TUJUAN TUGAS A: Menurut kutipan tentang Demokrasi, bagaimana sifat menumpang kendaraan Demokrasi dalam mencapai tujuan?
TUJUAN TUGAS B: Tuliskan kembali bagian kutipan tentang Demokrasi di antara "Keempat, menumpang kendaraan" dan "kuasa berpisah dengannya.", keduanya termasuk.

KUTIPAN TERPILIH:
++++++++++++++++++++

Kedua, secara bangunan konseptual, sistem Demokrasi adalah syirik, kufur dan kontradiktif dengan Islam. Karenanya wajib disalahkan, dihujat, dan diruntuhkan dengan kekuatan argumen yang bertumpu pada khazanah ilmu Islam dan keadilan universal. Kaum jihadis umumnya sudah memainkan peran mendelegitimasi Demokrasi dalam banyak kajian mereka. Namun dari para penumpang Demokrasi belum nampak serangan mereka terhadap bangunan konseptual Demokrasi. Umumnya justru memoles wajah Demokrasi dan merendahkan Islam. Mereka tersinggung jika ada dai yang menghujat sistem Demokrasi. Mereka merasa hujatan terhadap Demokrasi bermakna hujatan terhadap para aktifis penumpang Demokrasi. Padahal serangan ilmiah ini sama sekali tak kontradiktif dengan keberadaan mereka di gerbong Demokrasi, jika saja mereka menempatkan dirinya secara benar di hadapan Demokrasi, yaitu menempuhnya melalui pintu darurat. Karenanya tidak perlu baper. Berawal dari menyerahkan jiwa raga mereka untuk Demokrasi, maka mereka marah tambatan hatinya itu diserang secara konseptual. Akibatnya Demokrasi masih duduk manis di singgasana kehormatan di mata umat.
Ketiga, menumpang kendaraan Demokrasi dalam rangka membela Islam dan umat Islam, adalah menggunakan pintu darurat sehingga tidak merubah sama sekali substansi Demokrasi yang bertolak belakang dengan Islam alias haram. Sebagai pembanding, orang yang mengkonsumsi babi karena kondisi darurat yakni menyelamatkan nyawa sama sekali tak merubah substansi babi sebagai barang haram yang harus dibenci dan dijauhi. Sikap ini akan membuat upaya membela Islam melalui Demokrasi bisa berjalan seiring dengan dakwah yang menyerang bangunan konseptual Demokrasi.
Keempat, menumpang kendaraan Demokrasi dalam mencapai tujuan, adalah bersifat sementara. Saat umat Islam sudah berhasil memukul kekuatan kekafiran, dan terbuka peluang untuk membangun kedaulatan bernegara dengan sistem Islam, para penumpag Demokrasi harus legowo melepas Demokrasi, lalu hanya mau pakai Islam. Jika momentum seperti itu masih bersikukuh dengan Demokrasi, itu artinya ia telah beraqidah Demokrasi dan menganggap Islam hanya aksesori. Ia tidak mengerti betapa mematikan racun Demokrasi. Dan tidak tahu visi pemenangan Islam yang hakiki. Celakanya, fenomena ini sudah terbaca sejak jarak kita dengan kemenangan Islam yang hakiki masih jauh. Banyak penumpang Demokrasi yang sudah kadung jatuh cinta terhadapnya sehingga gak kuasa berpisah dengannya.

++++++++++++++++++++

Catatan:
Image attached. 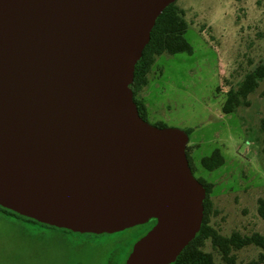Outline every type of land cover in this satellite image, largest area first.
<instances>
[{"label":"water","instance_id":"1","mask_svg":"<svg viewBox=\"0 0 264 264\" xmlns=\"http://www.w3.org/2000/svg\"><path fill=\"white\" fill-rule=\"evenodd\" d=\"M176 0H0V207L78 234L149 220L123 264H172L205 187L188 135L142 119L130 84Z\"/></svg>","mask_w":264,"mask_h":264},{"label":"rangeland","instance_id":"2","mask_svg":"<svg viewBox=\"0 0 264 264\" xmlns=\"http://www.w3.org/2000/svg\"><path fill=\"white\" fill-rule=\"evenodd\" d=\"M174 5L183 12V36L192 52L156 57L139 93L146 121L187 133L194 177L214 184L211 226L225 236H264L256 210L264 196V78L247 105L222 112L227 92L264 64L263 0H176ZM215 149L224 164L206 170L200 160ZM147 231L140 225L111 235L78 234L0 212V264H122ZM203 249L220 261L209 240ZM261 251L244 247L234 252L236 263L256 259Z\"/></svg>","mask_w":264,"mask_h":264},{"label":"trees","instance_id":"3","mask_svg":"<svg viewBox=\"0 0 264 264\" xmlns=\"http://www.w3.org/2000/svg\"><path fill=\"white\" fill-rule=\"evenodd\" d=\"M186 28L187 23L183 18V12L179 10L174 3L167 6L155 21L154 27L150 33L149 42L144 47L142 56L135 65L133 81L130 84V89L133 93V100L136 104L138 113L144 120H146L147 117V107L144 100L139 97V93L148 84V74L155 63L157 56L163 53L176 54L185 52L190 54L192 52L190 44L183 36ZM263 78L264 64H259L254 69L247 72L238 83L237 88L230 89L227 92L222 104V112L230 114L234 112L237 107L247 105V97L258 87L259 81ZM155 126L159 128L165 127L162 124ZM261 152L264 160V143ZM186 157L193 172L192 158L189 156L188 145L186 146ZM200 164L206 170L212 171L224 164V158L220 151L215 149L209 156L201 158ZM197 180L206 190V196L203 201L202 225L195 238L180 252L176 261L172 264H237L234 252L250 245L256 246L262 251L258 254L256 259L241 264H263L264 236L258 232H253L249 235L232 232L228 236L219 233L210 224V217L212 214L211 193L214 184L203 179ZM256 210L258 216L264 221V196L257 199ZM0 212L6 215L24 218L1 207ZM27 220L40 224L31 219ZM155 222L156 220L151 219L144 225L147 226V230H149ZM40 225L47 226L44 224ZM207 240L210 241L213 250L217 252L220 258L219 262L215 261L211 252L204 251L203 248Z\"/></svg>","mask_w":264,"mask_h":264},{"label":"flooded vegetation","instance_id":"4","mask_svg":"<svg viewBox=\"0 0 264 264\" xmlns=\"http://www.w3.org/2000/svg\"><path fill=\"white\" fill-rule=\"evenodd\" d=\"M263 4H264V0H263ZM149 229H150V228H149ZM145 233H146V232H145ZM130 249H131V248H130ZM129 252H130V251H129ZM129 252H128V253H129ZM127 255H128V254H127Z\"/></svg>","mask_w":264,"mask_h":264}]
</instances>
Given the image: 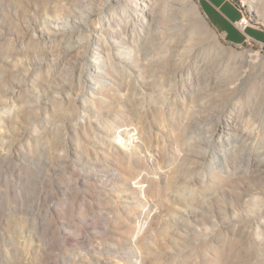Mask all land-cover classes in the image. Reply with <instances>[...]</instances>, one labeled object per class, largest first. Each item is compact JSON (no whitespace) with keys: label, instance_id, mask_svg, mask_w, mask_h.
<instances>
[{"label":"rangeland","instance_id":"rangeland-1","mask_svg":"<svg viewBox=\"0 0 264 264\" xmlns=\"http://www.w3.org/2000/svg\"><path fill=\"white\" fill-rule=\"evenodd\" d=\"M137 1L0 0V264H264V0Z\"/></svg>","mask_w":264,"mask_h":264},{"label":"crops","instance_id":"crops-1","mask_svg":"<svg viewBox=\"0 0 264 264\" xmlns=\"http://www.w3.org/2000/svg\"><path fill=\"white\" fill-rule=\"evenodd\" d=\"M239 0H203V9L210 22L216 29L225 33L232 43L246 42L247 39L240 35L235 27V23L242 18V12L239 9ZM263 46L264 49V31L250 29L246 36Z\"/></svg>","mask_w":264,"mask_h":264},{"label":"bare ground","instance_id":"bare-ground-1","mask_svg":"<svg viewBox=\"0 0 264 264\" xmlns=\"http://www.w3.org/2000/svg\"><path fill=\"white\" fill-rule=\"evenodd\" d=\"M244 1L242 0V7H244ZM148 14V9H147V6L145 4V1L144 0H138L137 3H136V13H135V17L133 18L134 21L139 24V23H142V20L145 19V16H147ZM245 19V22H247L248 24V27L250 26V22L247 20L246 17H244ZM146 21V20H145ZM195 40H191L189 41V44H188V51L191 52L193 51V46L195 44ZM99 68H101L99 66ZM98 71V69H97ZM103 74V73H102ZM97 86H94L95 87V91L92 92V94H98L99 91H100V85L101 83L99 81H97ZM97 96V95H96ZM139 129H134L133 131H121L118 133V138H119V142L121 144V149L128 153L129 152H133L134 150V147H136L138 145V140L140 138V132L138 131ZM137 131V133H136ZM136 133V134H134ZM127 179V178H125ZM144 188V185H142V182L141 181H135L133 183V189L135 191H143L142 189ZM133 264H136V263H133Z\"/></svg>","mask_w":264,"mask_h":264},{"label":"built area","instance_id":"built-area-1","mask_svg":"<svg viewBox=\"0 0 264 264\" xmlns=\"http://www.w3.org/2000/svg\"><path fill=\"white\" fill-rule=\"evenodd\" d=\"M238 4L240 7H242V0H239ZM236 26L238 29H240L242 31H245L248 28V24H247V22H245L244 18H242L239 22H237Z\"/></svg>","mask_w":264,"mask_h":264}]
</instances>
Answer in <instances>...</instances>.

++++++++++++++++++++

JAWABAN BENAR A: Bersifat sementara.

JAWABAN BENAR B:
Keempat, menumpang kendaraan Demokrasi dalam mencapai tujuan, adalah bersifat sementara. Saat umat Islam sudah berhasil memukul kekuatan kekafiran, dan terbuka peluang untuk membangun kedaulatan bernegara dengan sistem Islam, para penumpag Demokrasi harus legowo melepas Demokrasi, lalu hanya mau pakai Islam. Jika momentum seperti itu masih bersikukuh dengan Demokrasi, itu artinya ia telah beraqidah Demokrasi dan menganggap Islam hanya aksesori. Ia tidak mengerti betapa mematikan racun Demokrasi. Dan tidak tahu visi pemenangan Islam yang hakiki. Celakanya, fenomena ini sudah terbaca sejak jarak kita dengan kemenangan Islam yang hakiki masih jauh. Banyak penumpang Demokrasi yang sudah kadung jatuh cinta terhadapnya sehingga gak kuasa berpisah dengannya.